Neste aspecto, o motor obteve o total êxito e Tani sam está de parabéns pelo esforço, porque o motor SOHC de 2 válvulas é largamente conhecido por oferecer boa resposta em baixa rotação. Aliado ao sistema de injeção, que não engasga como a alimentação por carburador, a promessa de baixo consumo estaria muito fácil de ser cumprida. Só que não dá para esperar um rendimento em alta, pois a opção foi clara pelo baixo consumo. A potência não subiu muito em relação à TDM 225: 21 cv a 7.500 contra 18 cv a 7.500 da TDM.

Em tese estava tudo certo, porém na prática… Vou deixar as motos de lado um pouco para falar o que houve com um motor de carro.
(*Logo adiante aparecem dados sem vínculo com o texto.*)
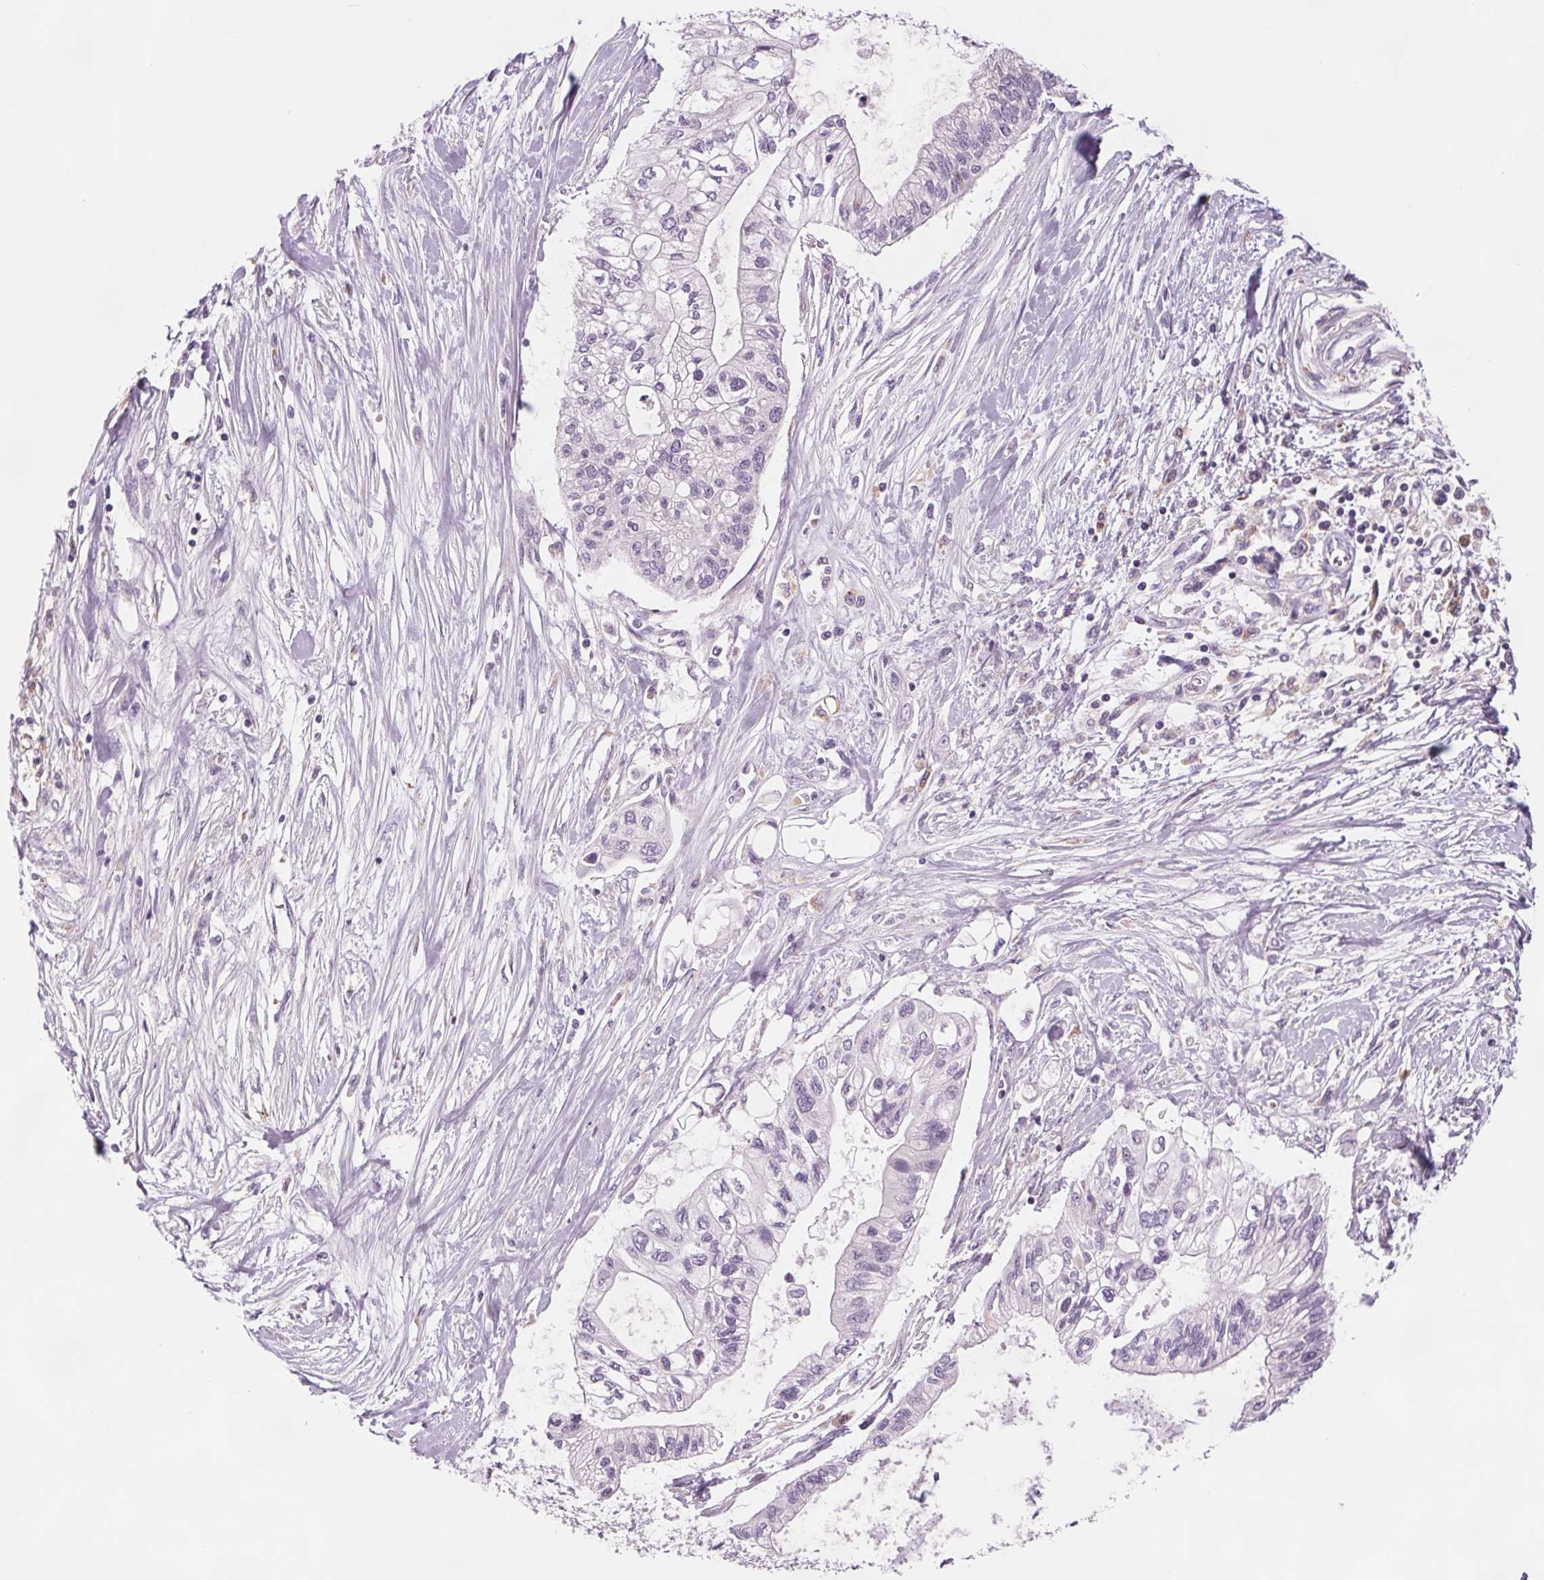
{"staining": {"intensity": "negative", "quantity": "none", "location": "none"}, "tissue": "pancreatic cancer", "cell_type": "Tumor cells", "image_type": "cancer", "snomed": [{"axis": "morphology", "description": "Adenocarcinoma, NOS"}, {"axis": "topography", "description": "Pancreas"}], "caption": "Immunohistochemical staining of human pancreatic cancer (adenocarcinoma) displays no significant staining in tumor cells. (Brightfield microscopy of DAB immunohistochemistry (IHC) at high magnification).", "gene": "SAMD5", "patient": {"sex": "female", "age": 77}}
Quando a Fiat lançou o Palio Adventure (meu carro), optou pelo motor 1.6 de 8 válvulas, na premissa de dar melhor resposta em baixa, o que seria ideal para rodar em estradas de terra. Na prática, porém, foi um motor que bebe galões de gasolina e perde força facilmente na subida. Dois anos depois o mesmo carro saiu com motor 1.6 16 válvulas, mais potente e econômico.

Nem sempre o motor teoricamente mais econômico confirma sua vocação na prática, isso porque os testes realizados pelos fabricantes são feitos por pilotos experientes e que não simulam o uso real, uma vez que o usuário sai da concessionária e a primeira coisa a fazer é socar velocidade máxima pra saber “quanto dá”. Basta ler os scraps nos vários fóruns de Twister e Fazer para entender que motociclista brasileiro só conhece duas posições do acelerador: on e off! Ora, se um motor foi projetado para ser econômico em baixo e médio regime, na hora em que o ilustre motociclista enfia a mão lá se vai toda a vantagem técnica.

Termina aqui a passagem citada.